● AUFGABE
Prüfen Sie, ob die folgenden Aussagen mit dem Textauszug zur Loyalitätspflicht des Arbeitnehmers übereinstimmen, und belegen Sie jedes Ja oder Nein mit den entscheidenden Worten des Textauszugs als wörtlichem Zitat. (a) Eine fristlose Kündigung ist im Arbeitsrecht nur als letzte Maßnahme zulässig. (b) Das Arbeitsgericht hat entschieden, dass die Äußerung des Mannes eine strafbare Beleidigung war. (c) Das Arbeitsgericht stützte die Abweisung der Klage auf die Zerstörung des Betriebsklimas.

● TEXTAUSZUG
####################
Loyalitätspflicht des Arbeitnehmers

Jeden Arbeitnehmer trifft gegenüber seinem Arbeitgeber eine umfassende Loyalitäts- und Rücksichtnahmepflicht, die auch bei beleidigenden Aussagen gegenüber dem Vorgesetzten oder Kollegen verletzt sein kann, sofern dadurch das Betriebsklima zerstört wird. Eine fristlose Kündigung ist aber im Arbeitsrecht stets nur als letzte Maßnahme nach gründlicher Abwägung der beiderseitigen Interessen zulässig, wobei die Schwere der Vertrauensverletzung ebenso einzubeziehen ist wie die Länge des Arbeitsverhältnisses und bisherige Verfehlungen des Arbeitnehmers.

Beleidigung von Kollegen

Die Äußerung des Mannes wird wohl den strafrechtlichen Tatbestand der Beleidigung erfüllt haben (das Arbeitsgericht musste hierüber jedenfalls nicht entscheiden), da ein sachlicher Zusammenhang zu dem Streit scheinbar nicht bestand und daher kaum die sachliche Auseinandersetzung mit einem Thema, sondern die Diffamierung des Kollegen im Vordergrund gestanden haben dürfte.

Wo aber diese Grenze der so genannten „Schmähkritik“ erreicht ist, ist die Äußerung von der Meinungsfreiheit des Grundgesetztes nicht mehr gedeckt. Wo der Tatbestand der Beleidigung erfüllt ist, darf aber von einem schweren Vertrauensbruch auch im Arbeitsverhältnis ausgegangen werden.

Bekennung zum Nationalsozialismus?

Besonders diskussionswürdig war vor Gericht die Tatsache, dass der Kläger türkische Wurzeln hatte. Er berief sich darauf, als solcher könne er schon kein nationalsozialistisches Gedankengut pflegen. Dem widersprach das Arbeitsgericht zwar zurecht. Allein die Herkunft kann über nationalsozialistische Gesinnung nicht entscheiden.

Dennoch ging das Arbeitsgericht möglicherweise einen Schritt zu weit. Es stützte die Abweisung der Klage nämlich nicht auf die Rechtfertigung der Kündigung wegen Beleidigung eines Kollegen und Zerstörung des Betriebsklimas, sondern sah tatsächlich in dem Ausspruch des Klägers ein Bekennen zu nationalsozialistischem Gedankengut.
####################
● DATENSÄTZE

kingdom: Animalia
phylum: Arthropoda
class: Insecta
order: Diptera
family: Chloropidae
####################
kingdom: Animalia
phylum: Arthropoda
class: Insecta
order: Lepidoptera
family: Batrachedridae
####################
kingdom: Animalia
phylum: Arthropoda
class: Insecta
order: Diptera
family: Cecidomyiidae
####################
● LÖSUNG
(a) Ja: „Eine fristlose Kündigung ist aber im Arbeitsrecht stets nur als letzte Maßnahme nach gründlicher Abwägung der beiderseitigen Interessen zulässig“.
(b) Nein: „das Arbeitsgericht musste hierüber jedenfalls nicht entscheiden“.
(c) Nein: „Es stützte die Abweisung der Klage nämlich nicht auf die Rechtfertigung der Kündigung wegen Beleidigung eines Kollegen und Zerstörung des Betriebsklimas, sondern sah tatsächlich in dem Ausspruch des Klägers ein Bekennen zu nationalsozialistischem Gedankengut.“